Embora o nome Luta Regional fosse apenas o nome da escola, a pratica
usual acabou por gerar o nome de Capoeira Regional, o que de certa forma era
indevido, haja visto que desde a década anterior a mesma já era considerada
como Luta Brasileira, com o nome de capoeiragem e não uma luta regional da
Bahia.
Quebrando uma tradição e inventando outra (N.1), cria uma seqüência
pedagógica e sistematiza seu ensino em estágios de formação e especialização.

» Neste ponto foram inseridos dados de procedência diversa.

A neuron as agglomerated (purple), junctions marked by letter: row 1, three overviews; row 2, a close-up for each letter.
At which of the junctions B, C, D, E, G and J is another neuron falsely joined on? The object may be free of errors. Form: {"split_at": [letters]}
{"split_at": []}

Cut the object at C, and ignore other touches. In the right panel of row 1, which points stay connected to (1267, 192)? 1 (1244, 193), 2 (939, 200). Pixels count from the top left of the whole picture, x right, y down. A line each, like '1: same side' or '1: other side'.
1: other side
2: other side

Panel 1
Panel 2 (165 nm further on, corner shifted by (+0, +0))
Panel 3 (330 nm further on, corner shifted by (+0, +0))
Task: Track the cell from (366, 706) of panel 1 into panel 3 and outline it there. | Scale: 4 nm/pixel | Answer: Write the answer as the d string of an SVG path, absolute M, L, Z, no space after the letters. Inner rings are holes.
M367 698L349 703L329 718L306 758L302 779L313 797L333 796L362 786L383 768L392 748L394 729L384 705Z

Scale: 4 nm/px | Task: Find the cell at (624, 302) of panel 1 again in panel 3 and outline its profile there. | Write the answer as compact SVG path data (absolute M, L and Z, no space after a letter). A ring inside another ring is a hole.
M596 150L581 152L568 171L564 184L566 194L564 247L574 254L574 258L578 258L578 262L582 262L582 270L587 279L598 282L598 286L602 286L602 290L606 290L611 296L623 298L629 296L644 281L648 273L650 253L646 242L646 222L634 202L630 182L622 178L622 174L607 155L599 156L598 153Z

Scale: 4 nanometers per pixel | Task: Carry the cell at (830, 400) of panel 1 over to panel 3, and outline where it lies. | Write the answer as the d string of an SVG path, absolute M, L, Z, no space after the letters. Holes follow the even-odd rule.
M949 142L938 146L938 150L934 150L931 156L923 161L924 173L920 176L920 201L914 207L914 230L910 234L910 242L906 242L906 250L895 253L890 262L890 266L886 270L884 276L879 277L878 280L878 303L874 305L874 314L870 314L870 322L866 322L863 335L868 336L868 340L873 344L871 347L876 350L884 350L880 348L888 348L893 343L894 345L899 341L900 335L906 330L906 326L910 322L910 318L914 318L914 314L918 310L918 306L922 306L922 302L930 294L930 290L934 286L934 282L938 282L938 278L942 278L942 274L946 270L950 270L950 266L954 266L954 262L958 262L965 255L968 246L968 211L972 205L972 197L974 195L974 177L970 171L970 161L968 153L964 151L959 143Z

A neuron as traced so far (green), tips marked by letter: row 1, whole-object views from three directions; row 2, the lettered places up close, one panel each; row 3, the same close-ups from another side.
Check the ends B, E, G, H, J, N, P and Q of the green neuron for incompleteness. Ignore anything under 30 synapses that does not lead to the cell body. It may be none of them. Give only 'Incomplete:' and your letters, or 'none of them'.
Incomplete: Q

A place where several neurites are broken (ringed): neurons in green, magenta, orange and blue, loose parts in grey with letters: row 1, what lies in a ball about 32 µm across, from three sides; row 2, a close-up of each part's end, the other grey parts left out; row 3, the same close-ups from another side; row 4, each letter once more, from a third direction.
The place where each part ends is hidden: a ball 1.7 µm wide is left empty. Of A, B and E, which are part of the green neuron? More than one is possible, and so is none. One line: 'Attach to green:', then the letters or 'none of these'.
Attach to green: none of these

Cria um novo método, no qual inclui a música ao som de um berimbau e dois
pandeiros, porém desafricaniza seu ritual para torná-lo mais aceitável à
sociedade burguesa, de onde eram originários a maioria de seus alunos,
normalmente estudantes universitários e pessoas oriundas das classes
dominantes.
Nota 1- Por tradição inventada, segundo Eric Hobsbawm, em A Invenção das Tradições,1984, “entende-se
um conjunto de práticas, normalmente aceitas; tais práticas, de natureza ritual ou simbólica, visam inculcar
certos valores e normas de comportamento através da repetição, o que implica, automaticamente, uma
continuidade em relação ao passado. Aliás, sempre que possível, tenta-se estabelecer continuidade com um
passado histórico apropriado...Contudo espera-se que ela ocorra com mais freqüência quando uma
transformação rápida da sociedade debilita ou destrói os padrões sociais para os quais as velhas tradições
foram feitas, produzindo novos padrões com os quais essas tradições são incompatíveis”.

Conseguindo apoio governamental, Bimba excursiona, em meados da


década de 50 com alguns de seus alunos por vários estados, dentre eles São
Paulo e Rio de Janeiro, desafiando lutadores de quaisquer outras
modalidades. Apesar da polêmica hoje instaurada sobre o resultado destas
lutas e exibições, as mesmas serviram para consolidar uma nova imagem
desportiva desta modalidade, já resgatada de sua condição marginalizada e
agora enquanto espetáculo público, divulgada nos principais jornais daqueles
estados.
Elitizando seu ensino, obtém grande aceitação social. Chamando a
Capoeira de Luta Regional e desafricanizando seus fundamentos, Bimba
geraria um processo de embranquecimento, que acabou por gerar uma grande
polêmica entre outros Mestres, que passaram a aglutinar-se no sentido oposto,
reunindo capoeiristas de segmentos sociais desfavorecidos economicamente, e
discordando que a Capoeira fosse uma luta regional, mas sim uma herança dos
escravos de Angola, passaram a inventar também uma nova tradição,
reafricanizando seus rituais e se auto-intitulando praticantes de Capoeira
Angola, (que anteriormente era chamada brincadeira de Angola) e tal qual um
costume africano, reunindo-se ao redor de um ancião, no caso, de Mestre
Vicente Ferreira Pastinha.
No ano de 1941 é fundado o Centro Esportivo Capoeira Angola, que
sob a direção de Mestre Vicente Ferreira Pastinha, constituiu-se num dos
pilares de sustentação desta modalidade. É preciso frisar que fora fundado um
Centro Esportivo, pois o velho Mestre sempre entendia a Capoeira como um
esporte (N.2) e como tal devendo ser ensinado em todas as escolas, quartéis e
universidades em todo Brasil. Nota 2- Este é um dado que uma parte de seus
discípulos atualmente desejem esconder, alegando que a mesma é tão somente
uma cultura. Infelizmente tais pessoas com um conhecimento tão restrito da
palavra cultura, ainda conseguem ter ressonância em pessoas menos
esclarecidas ainda, contribuindo para o aumento da confusão generalizada que
vem a ocorrer pela falta de um eixo central e doutrinário em relação às novas
gerações de instrutores que vem sendo formados com o tempo.
Não foi só Pastinha que tomou este posicionamento, mas também o
famoso Mestre Cobrinha Verde (Rafael Alves França), discípulo do lendário
Besouro Mangangá (Manoel Henrique), que tomando o mesmo rumo
desportivo fundou o Centro Esportivo de Capoeira Angola Dois de Julho.